In 1953, Baya married musician El Hadj Mahfoud Mahieddine and took a 10-year break to devote herself to her family in their home in Blida, Algeria. When she started producing art again, new perspectives were revealed, no doubt influenced by the Algerian War of Independence, which had taken place in the interim.
It was a pivotal period for the artist. “From 1963, she developed new themes, starting with her landscapes — her Garden of Eden — a joyful celebration of nature and life … surrounded by sunny mountains and dunes, with four rivers, the symbolic trees of Algeria — the olive tree and the date palm, and full of birds and fish of all colors. The birds sing, the fish dance,” Lemand said. “Oasis or island, the Garden of Eden has the colors of Algeria: the blue of the Mediterranean, the red of its land, the green of its vegetation, the gold of its dunes.”
Some critics highlighted the repetitive nature of Baya’s work, and in response, Lemand explained, she developed other themes, including her “living stills,” which often incorporated musical instruments, inspired by her husband’s profession.

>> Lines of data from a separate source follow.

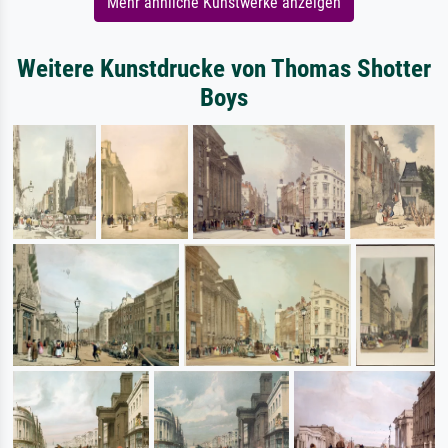
Mehr ähnliche Kunstwerke anzeigen
Weitere Kunstdrucke von Thomas Shotter
Boys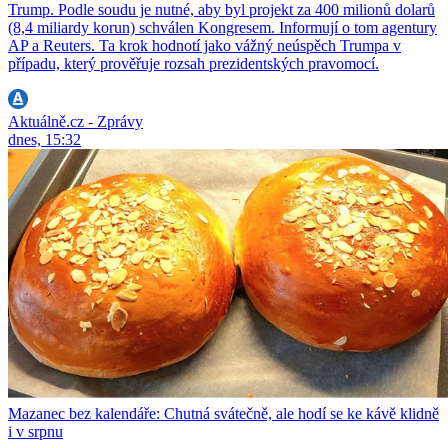
Trump. Podle soudu je nutné, aby byl projekt za 400 milionů dolarů
(8,4 miliardy korun) schválen Kongresem. Informují o tom agentury
AP a Reuters. Ta krok hodnotí jako vážný neúspěch Trumpa v
případu, který prověřuje rozsah prezidentských pravomocí.
Aktuálně.cz - Zprávy
dnes, 15:32
Mazanec bez kalendáře: Chutná svátečně, ale hodí se ke kávě klidně
i v srpnu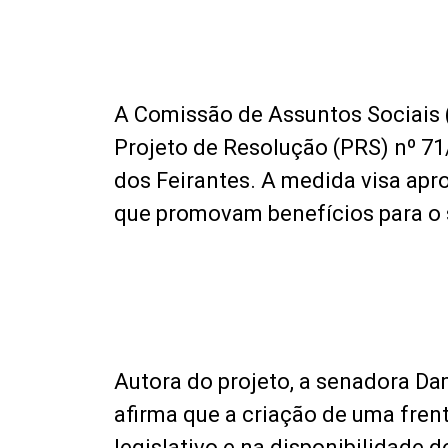
A Comissão de Assuntos Sociais (
Projeto de Resolução (PRS) nº 71
dos Feirantes. A medida visa apro
que promovam benefícios para o 
Autora do projeto, a senadora Da
afirma que a criação de uma fren
legislativo e na disponibilidade 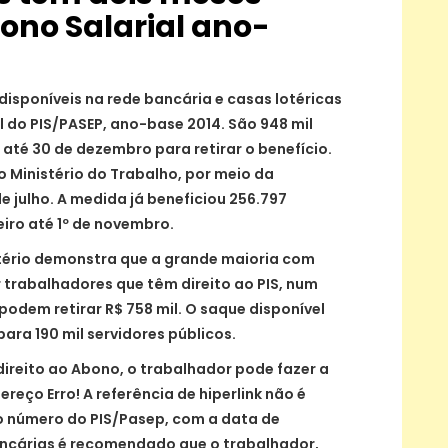
ono Salarial ano-
disponíveis na rede bancária e casas lotéricas
 do PIS/PASEP, ano-base 2014. São 948 mil
até 30 de dezembro para retirar o benefício.
o Ministério do Trabalho, por meio da
e julho. A medida já beneficiou 256.797
iro até 1º de novembro.
tério demonstra que a grande maioria com
 trabalhadores que têm direito ao PIS, num
 podem retirar R$ 758 mil. O saque disponível
para 190 mil servidores públicos.
direito ao Abono, o trabalhador pode fazer a
ereço Erro! A referência de hiperlink não é
u o número do PIS/Pasep, com a data de
ncárias é recomendado que o trabalhador,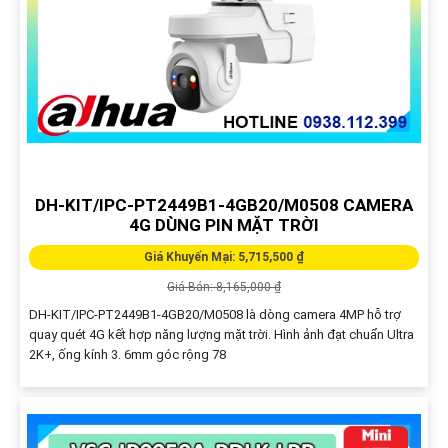
DH-KIT/IPC-PT2449B1-4GB20/M0508 CAMERA
4G DÙNG PIN MẶT TRỜI
Giá Khuyến Mại: 5,715,500 ₫
Giá Bán: 8,165,000 ₫
DH-KIT/IPC-PT2449B1-4GB20/M0508 là dòng camera 4MP hỗ trợ
quay quét 4G kết hợp năng lượng mặt trời. Hình ảnh đạt chuẩn Ultra
2K+, ống kính 3. 6mm góc rộng 78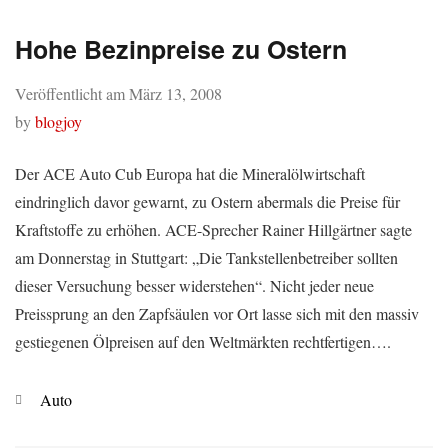
Hohe Bezinpreise zu Ostern
Veröffentlicht am
März 13, 2008
by
blogjoy
Der ACE Auto Cub Europa hat die Mineralölwirtschaft
eindringlich davor gewarnt, zu Ostern abermals die Preise für
Kraftstoffe zu erhöhen. ACE-Sprecher Rainer Hillgärtner sagte
am Donnerstag in Stuttgart: „Die Tankstellenbetreiber sollten
dieser Versuchung besser widerstehen“. Nicht jeder neue
Preissprung an den Zapfsäulen vor Ort lasse sich mit den massiv
gestiegenen Ölpreisen auf den Weltmärkten rechtfertigen….
Kategorien
Auto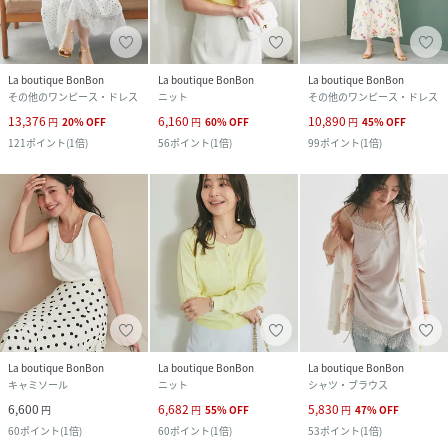
La boutique BonBon
La boutique BonBon
La boutique BonBon
その他のワンピース・ドレス
ニット
その他のワンピース・ドレス
13,376
6,160
10,890
円
20
%
OFF
円
60
%
OFF
円
45
%
OFF
121
ポイント
(
1倍
)
56
ポイント
(
1倍
)
99
ポイント
(
1倍
)
La boutique BonBon
La boutique BonBon
La boutique BonBon
キャミソール
ニット
シャツ・ブラウス
6,600
6,682
5,830
円
円
55
%
OFF
円
47
%
OFF
60
ポイント
(
1倍
)
60
ポイント
(
1倍
)
53
ポイント
(
1倍
)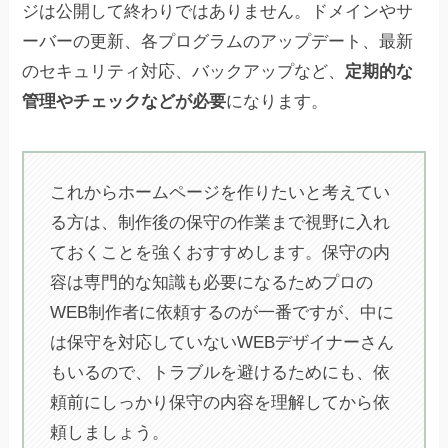
ジは公開して終わりではありません。ドメインやサ
ーバーの更新、各プログラムのアップデート、最新
のセキュリティ対応、バックアップなど、
定期的な
管理やチェックなどが必要
になります。
これからホームページを作りたいと考えてい
る方は、制作後の保守の作業まで視野に入れ
ておくことを強くおすすめします。保守の内
容は専門的な知識も必要になるためプロの
WEB制作者に依頼するのが一番ですが、中に
は保守を対応していないWEBデザイナーさん
もいるので、トラブルを避けるためにも、依
頼前にしっかり保守の内容を理解してから依
頼しましょう。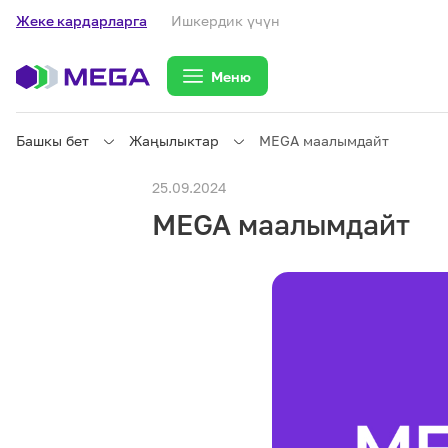
Жеке кардарларга
Ишкердик үчүн
Меню
Башкы бет
Жаңылыктар
MEGA маалымдайт
Жеке кардарларга
25.09.2024
MEGA маалымдайт
Жеке кардарларга
Байланыш
Ишкердик үчүн
Тарифтер
eSIM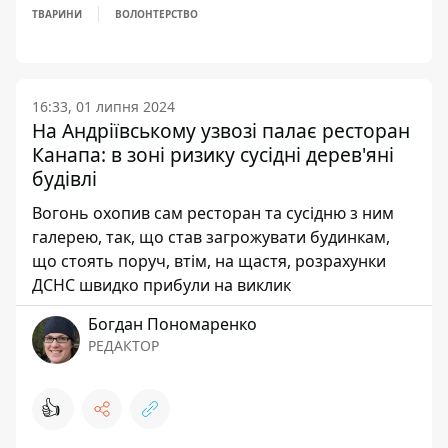
ТВАРИНИ
ВОЛОНТЕРСТВО
16:33, 01 липня 2024
На Андріївському узвозі палає ресторан
Канапа: в зоні ризику сусідні дерев'яні
будівлі
Вогонь охопив сам ресторан та сусідню з ним
галерею, так, що став загрожувати будинкам,
що стоять поруч, втім, на щастя, розрахунки
ДСНС швидко прибули на виклик
Богдан Пономаренко
РЕДАКТОР
👍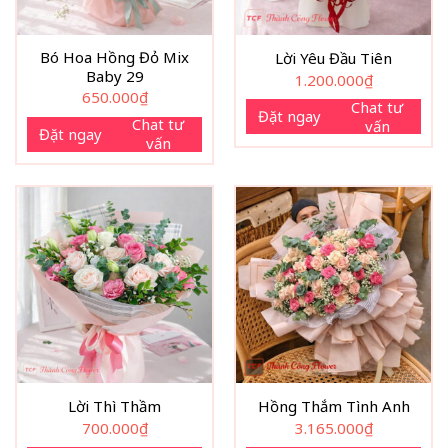
Bó Hoa Hồng Đỏ Mix
Lời Yêu Đầu Tiên
Baby 29
1.200.000
₫
650.000
₫
Chat tư
Đặt ngay
Chat tư
vấn
Đặt ngay
vấn
Lời Thì Thầm
Hồng Thắm Tình Anh
700.000
₫
3.165.000
₫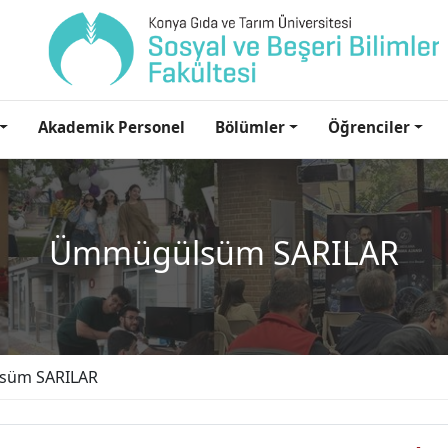
Akademik Personel
Bölümler
Öğrenciler
Ümmügülsüm SARILAR
süm SARILAR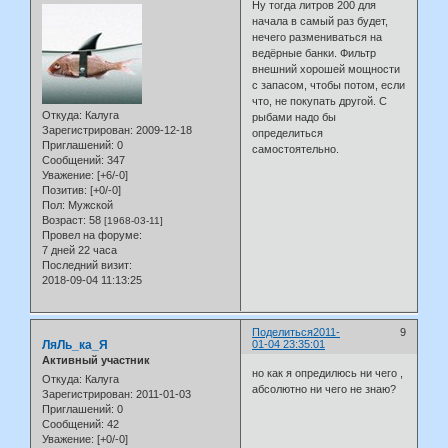
Ну тогда литров 200 для
начала в самый раз будет,
нечего размениваться на
ведёрные банки. Фильтр
внешний хорошей мощности
с запасом, чтобы потом, если
что, не покупать другой. С
Откуда:
Калуга
рыбами надо бы
Зарегистрирован
: 2009-12-18
определиться
Приглашений:
0
самостоятельно.
Сообщений:
347
Уважение:
[+6/-0]
Позитив:
[+0/-0]
Пол:
Мужской
Возраст:
58
[1968-03-11]
Провел на форуме:
7 дней 22 часа
Последний визит:
2018-09-04 11:13:25
Поделиться
2011-
9
ЛяЛь_ка_Я
01-04 23:35:01
Активный участник
но как я опредилюсь ни чего ,
Откуда:
Калуга
абсолютно ни чего не знаю?
Зарегистрирован
: 2011-01-03
Приглашений:
0
Сообщений:
42
Уважение:
[+0/-0]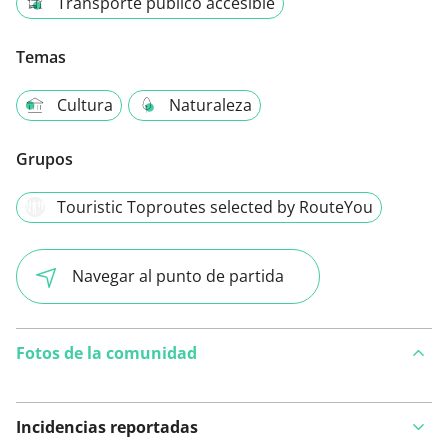
Transporte público accesible
Temas
Cultura
Naturaleza
Grupos
Touristic Toproutes selected by RouteYou
Navegar al punto de partida
Fotos de la comunidad
Incidencias reportadas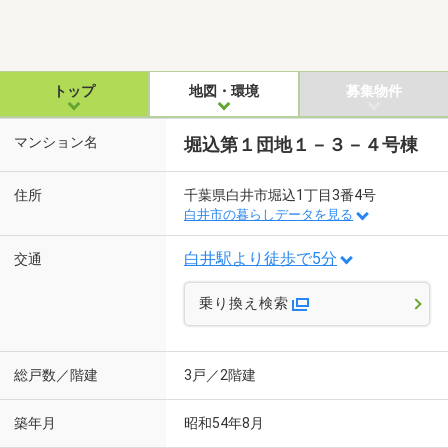
トップ
地図・環境
募集物件
マンション名
堀込第１団地１－３－４号棟
住所
千葉県白井市堀込1丁目3番4号
白井市の暮らしデータを見る
白井駅より徒歩で5分
交通
乗り換え検索
総戸数／階建
3戸／2階建
築年月
昭和54年8月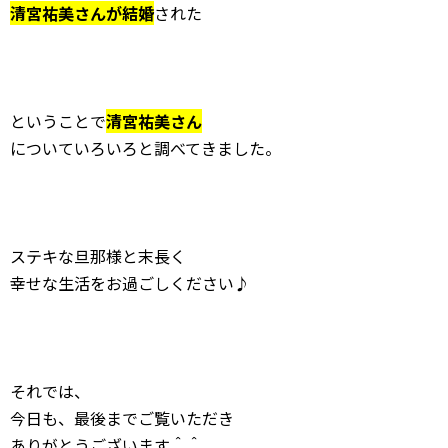
清宮祐美さんが結婚
された
ということで
清宮祐美さん
についていろいろと調べてきました。
ステキな旦那様と末長く
幸せな生活をお過ごしください♪
それでは、
今日も、最後までご覧いただき
ありがとうございます＾＾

“All the elements of her (still life works) are represented as living beings, their eyes always wide open to others and to the world, with expressive attitudes of seduction and mutual affection, participating in general harmony, in a symphony of forms and colors,” Lemand added.
From 1963 onwards, Baya developed a third theme: women: “Musicians, dancers, mothers, women alone in their garden or in groups, blooming and happy, standing or sitting, surrounded by musical instruments and birds with which they converse,” Lemand said.
Visitors to the exhibition will see the power of Baya’s joyful, vibrant paintings alongside the elegance of her clay sculptures.
“Baya favors turquoise blue, Indian pink, emerald and deep purple. She paints with unparalleled finesse the world of childhood and motherhood, expressing her fascination for the memory of her mother,” Lemand said. “She drew first in pencil, then she put the color. She started with the women and then moved on to other elements, leaving blanks in her early works, before giving in to the ‘horror of the void’ of the Arab-Muslim aesthetic and filling with motifs all the spaces left empty in her compositions.”
In her paintings, there is harmony between women and all living beings: “Each has their own language, which is understood by all the actors on the scene,” Lemand observed.
Far from the naive image that some have of her work, Baya appears here as an empress of a lush kingdom where young women could freely put their dreams down on paper. As Breton wrote, Baya was the “Queen of happy Arabia.”